◆ Task objective ◆
Your answer must be an exact copy of the listing, with the images left out.

§ §

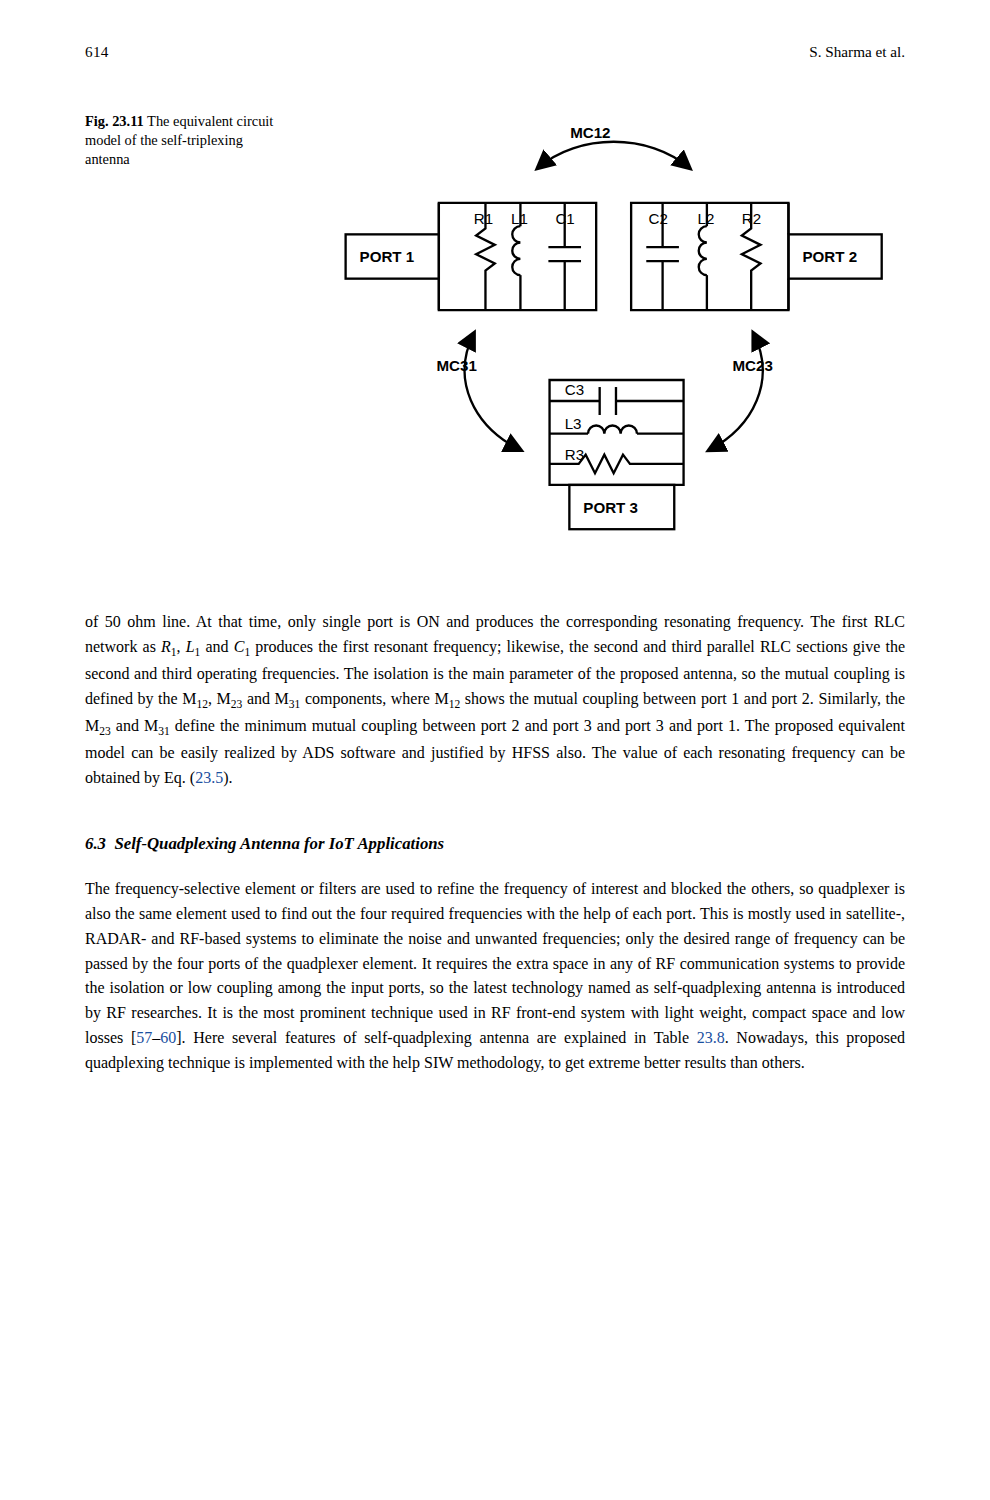614 S. Sharma et al.
Fig. 23.11 The equivalent circuit model of the self-triplexing antenna
MC12 PORT 1 PORT 2 R1 L1 C1 C2 L2 R2 MC31 MC23 C3 L3 R3 PORT 3
of 50 ohm line. At that time, only single port is ON and produces the corresponding resonating frequency. The first RLC network as R1, L1 and C1 produces the first resonant frequency; likewise, the second and third parallel RLC sections give the second and third operating frequencies. The isolation is the main parameter of the proposed antenna, so the mutual coupling is defined by the M12, M23 and M31 components, where M12 shows the mutual coupling between port 1 and port 2. Similarly, the M23 and M31 define the minimum mutual coupling between port 2 and port 3 and port 3 and port 1. The proposed equivalent model can be easily realized by ADS software and justified by HFSS also. The value of each resonating frequency can be obtained by Eq. (23.5).
6.3 Self-Quadplexing Antenna for IoT Applications
The frequency-selective element or filters are used to refine the frequency of interest and blocked the others, so quadplexer is also the same element used to find out the four required frequencies with the help of each port. This is mostly used in satellite-, RADAR- and RF-based systems to eliminate the noise and unwanted frequencies; only the desired range of frequency can be passed by the four ports of the quadplexer element. It requires the extra space in any of RF communication systems to provide the isolation or low coupling among the input ports, so the latest technology named as self-quadplexing antenna is introduced by RF researches. It is the most prominent technique used in RF front-end system with light weight, compact space and low losses [57–60]. Here several features of self-quadplexing antenna are explained in Table 23.8. Nowadays, this proposed quadplexing technique is implemented with the help SIW methodology, to get extreme better results than others.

§ §

◆ Your solution ◆
614 S. Sharma et al.
Fig. 23.11 The equivalent circuit model of the self-triplexing antenna
MC12 PORT 1 PORT 2 R1 L1 C1 C2 L2 R2 MC31 MC23 C3 L3 R3 PORT 3
of 50 ohm line. At that time, only single port is ON and produces the corresponding resonating frequency. The first RLC network as R1, L1 and C1 produces the first resonant frequency; likewise, the second and third parallel RLC sections give the second and third operating frequencies. The isolation is the main parameter of the proposed antenna, so the mutual coupling is defined by the M12, M23 and M31 components, where M12 shows the mutual coupling between port 1 and port 2. Similarly, the M23 and M31 define the minimum mutual coupling between port 2 and port 3 and port 3 and port 1. The proposed equivalent model can be easily realized by ADS software and justified by HFSS also. The value of each resonating frequency can be obtained by Eq. (23.5).
6.3 Self-Quadplexing Antenna for IoT Applications
The frequency-selective element or filters are used to refine the frequency of interest and blocked the others, so quadplexer is also the same element used to find out the four required frequencies with the help of each port. This is mostly used in satellite-, RADAR- and RF-based systems to eliminate the noise and unwanted frequencies; only the desired range of frequency can be passed by the four ports of the quadplexer element. It requires the extra space in any of RF communication systems to provide the isolation or low coupling among the input ports, so the latest technology named as self-quadplexing antenna is introduced by RF researches. It is the most prominent technique used in RF front-end system with light weight, compact space and low losses [57–60]. Here several features of self-quadplexing antenna are explained in Table 23.8. Nowadays, this proposed quadplexing technique is implemented with the help SIW methodology, to get extreme better results than others.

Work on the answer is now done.